Anyway, back to the Imprimis newsletter. Turns out it was better than dry oatmeal, better than warm, moist oatmeal–even the maple kind which is my favorite. What at first-glance (after wrestling it open which isn’t a good exercise for impatient people like me) appeared to be a tiny print, multi-page, multi-articled, overly intellectual pamphlet was actually a one-article speech printout with a few Hillsdale environment-based advertisements (stuff like the online econ class and a cruise full of speakers–no sports mentioned).
The article was titled “Football and the American Character” (a speech by John J. Miller delivered at Hillsdale College 9-9-13). I read it with the idea in mind that I may have been being manipulated. Nevertheless I learned some good and interesting things. Interesting things were about the history of football. I kept asking myself, “Have I heard of Walter Camp? Have I heard of Charles W. Eliot?” I had heard of Knute Rockne at least.
One of the good things I learned is that sports are good. I’m not a fanatic, but I found out last year (at a series of Education Week lectures taught by Mark Ogletree) that many of our church general authorities played sports and that information impressed me. Many of them were talented athletes who played college sports on scholarship. Most of them were athletes. So, when the author of this article said, sports are good, I was willing to entertain the notion.
One of the important things I learned from the article is this:
“Many parents will point to the obvious fact that sports are good for health and fitness. They’ll also discuss the intangible benefits in terms of character building—sports teach kids to get up after falling down, to play through pain, to deal with failure, to work with teammates, to take direction from coaches, and so on.
“It turns out that there really is something to all of this. Empirical research shows that kids who play sports stay in school longer. As adults, they vote more often and earn more money. Explaining why this is true is trickier, but it probably has something to do with developing a competitive instinct and a desire for achievement.
“Roosevelt was surely correct in believing that sports influence the character of a nation. Americans are much more likely than Europeans to play sports. We’re also more likely to attribute economic success to hard work, as opposed to luck. It may be that sports are a manifestation—or possibly even a source—of American exceptionalism.”
I’m a fan of things that explain why America is an exceptional country because I believe that it is one (thanks to another series of Education Week lectures). The apparent fact that Americans value their health and that such a value apparently leads to other impressive characteristics makes sports look like a good thing.
I also liked this observation: “although sports can be dangerous, they’re also good for us. They not only make us distinctively American, they make us better Americans.”
I’m probably all crammed with illogical thinking, but something else I noticed recently contributed to my belief that America is a great country because of the things we value.

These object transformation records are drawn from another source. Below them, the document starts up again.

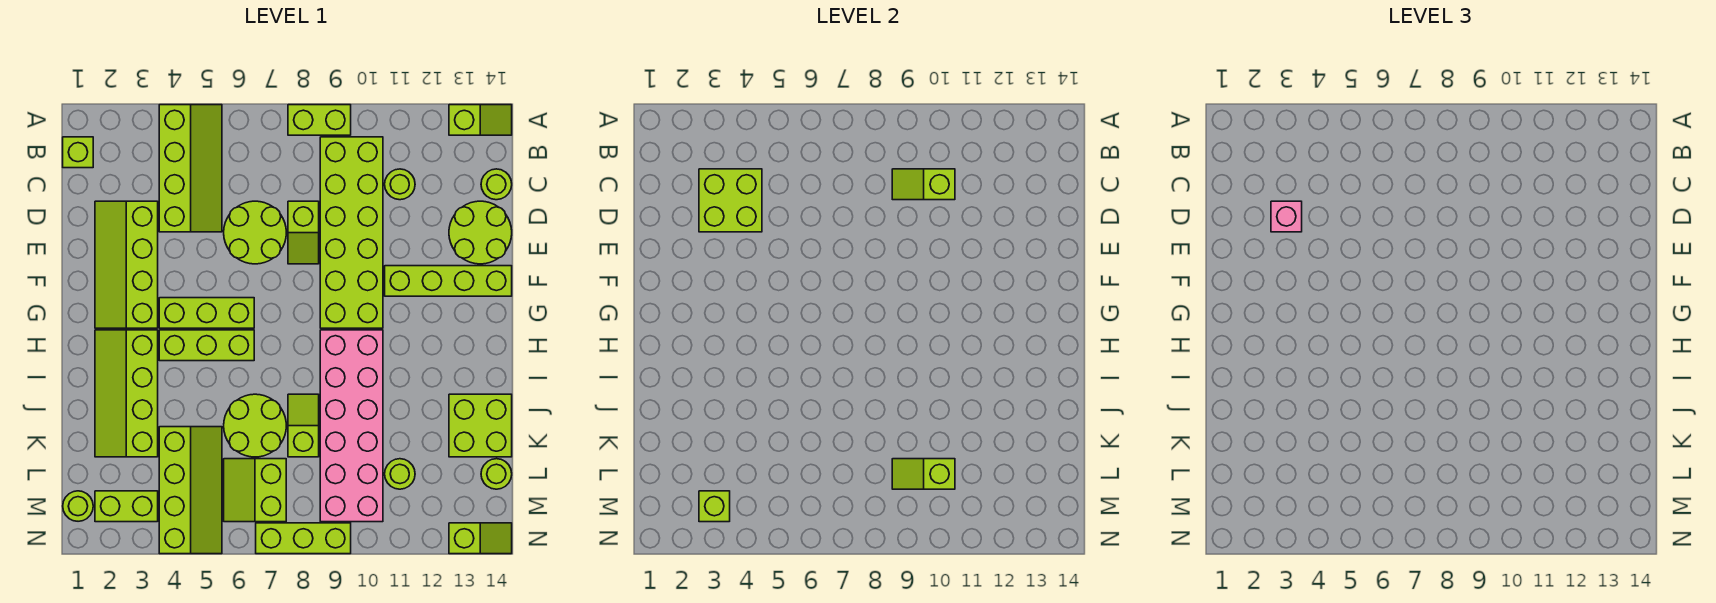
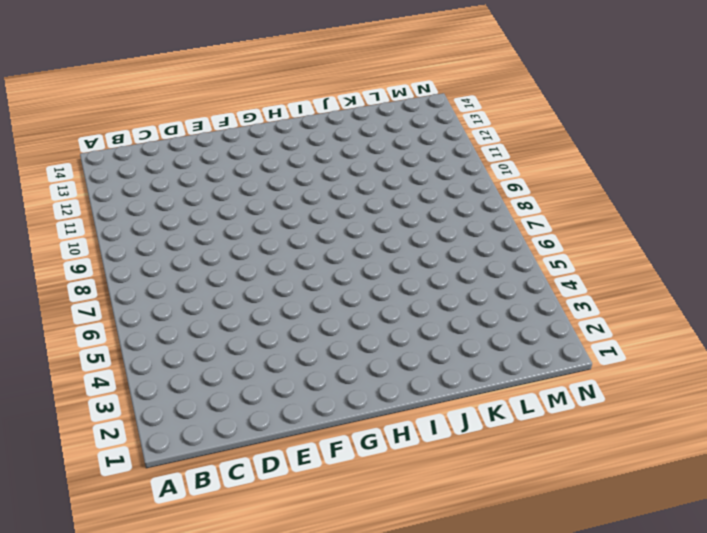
none -> lime slope A4:D5 level 1 top 4
none -> lime brick A8:A9 level 1
none -> lime slope A13:A14 level 1 top 13
none -> lime brick B1 level 1

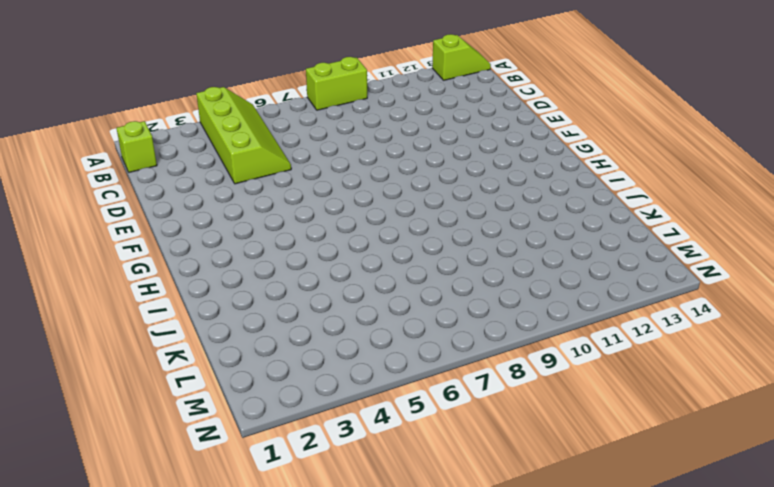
none -> lime brick B9:G10 level 1
none -> lime round brick C11 level 1
none -> lime round brick C14 level 1
none -> lime slope D2:G3 level 1 top 3

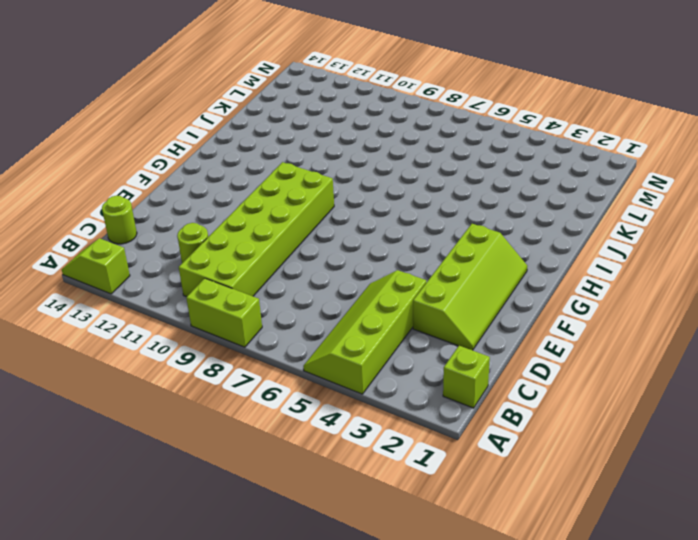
none -> lime round brick D6:E7 level 1
none -> lime slope D8:E8 level 1 top D
none -> lime round brick D13:E14 level 1
none -> lime brick F11:F14 level 1

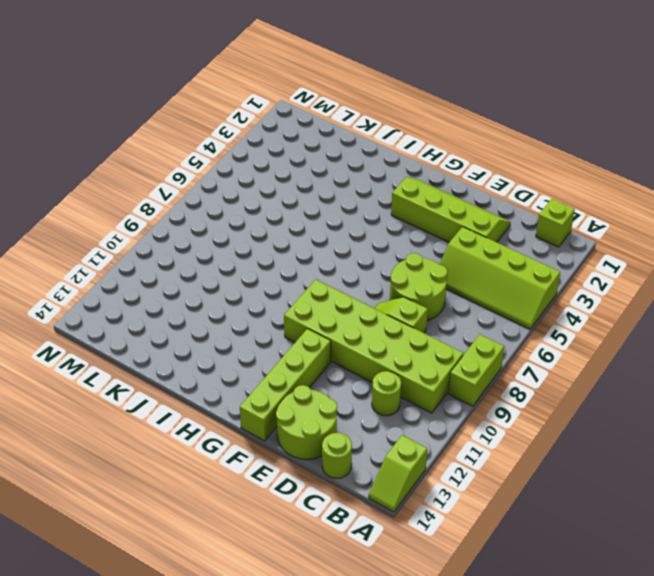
none -> lime brick G4:G6 level 1
none -> lime slope H2:K3 level 1 top 3
none -> lime brick H4:H6 level 1
none -> pink brick H9:M10 level 1

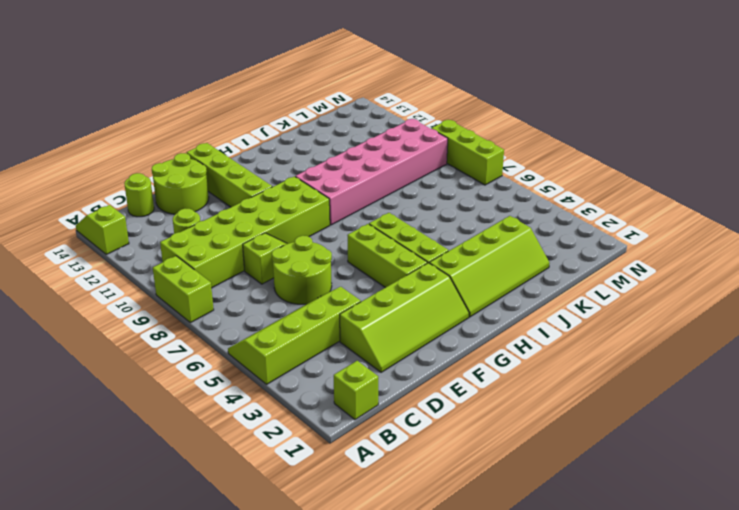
none -> lime round brick J6:K7 level 1
none -> lime slope J8:K8 level 1 top K
none -> lime brick J13:K14 level 1
none -> lime slope K4:N5 level 1 top 4

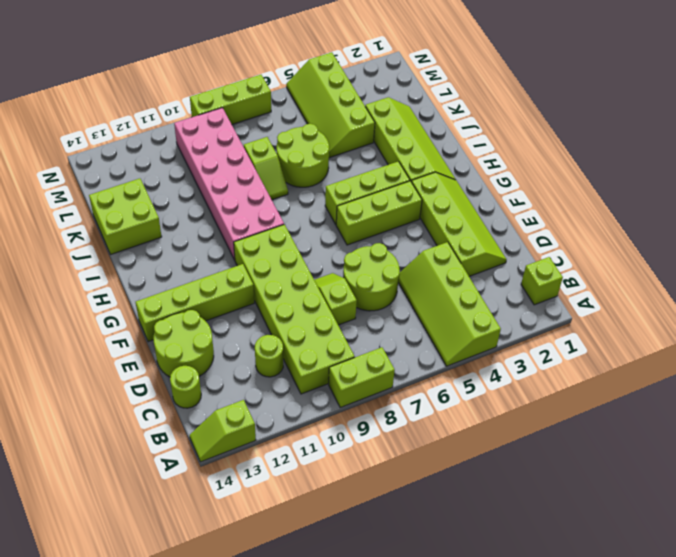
none -> lime slope L6:M7 level 1 top 7
none -> lime round brick L11 level 1
none -> lime round brick L14 level 1
none -> lime round brick M1 level 1

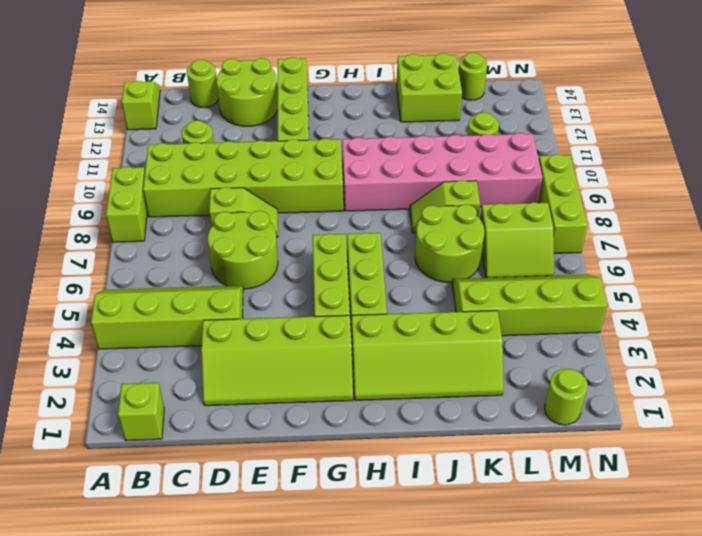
none -> lime brick M2:M3 level 1
none -> lime slope N13:N14 level 1 top 13
none -> lime brick C3:D4 level 2
none -> lime slope C9:C10 level 2 top 10

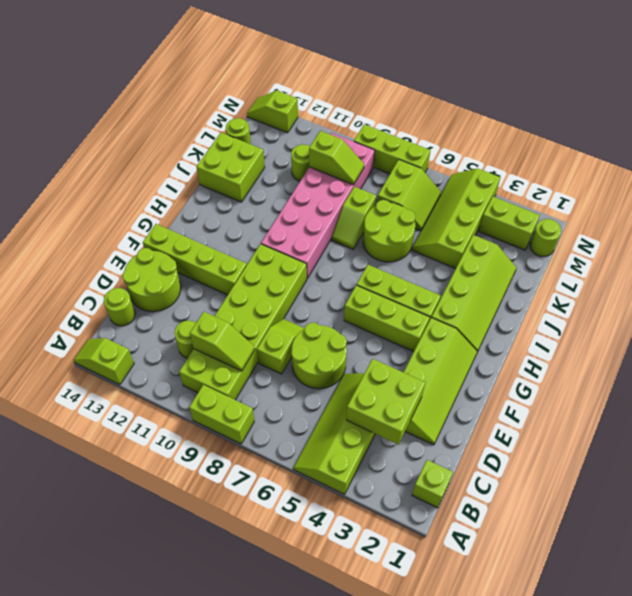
none -> lime brick M3 level 2
none -> pink brick D3 level 3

I watched the interviews from the bonus features section of the version of Jane Eyre starring Ruth Wilson and Toby Stephens. One of the women who worked on the film said something like this, “Some people still believe that romance should lead to marriage and family.” That is not a direct quote, it’s my impression of what she said. It took me a minute to absorb the import of her statement. She seemed to imply that there was some other form of acceptable and lasting love other than marriage. Or she may have been saying that no such thing exists in any form. Whatever her exact meaning, I was alarmed as soon as I realized what she’d intimated.
Then I made the observation that when you abandon standards you have nothing to cling to. And I had a clear impression of Nephi’s description of the Iron Rod vision come to mind. When you let go of the truth and start trying to make your own, you are indeed lost.
“Gather ‘round the standard bearer.” I think that must be the prophet, the representative of Jesus Christ on earth.
If we want to retain our true greatness as a country, Americans need to hang onto our standards.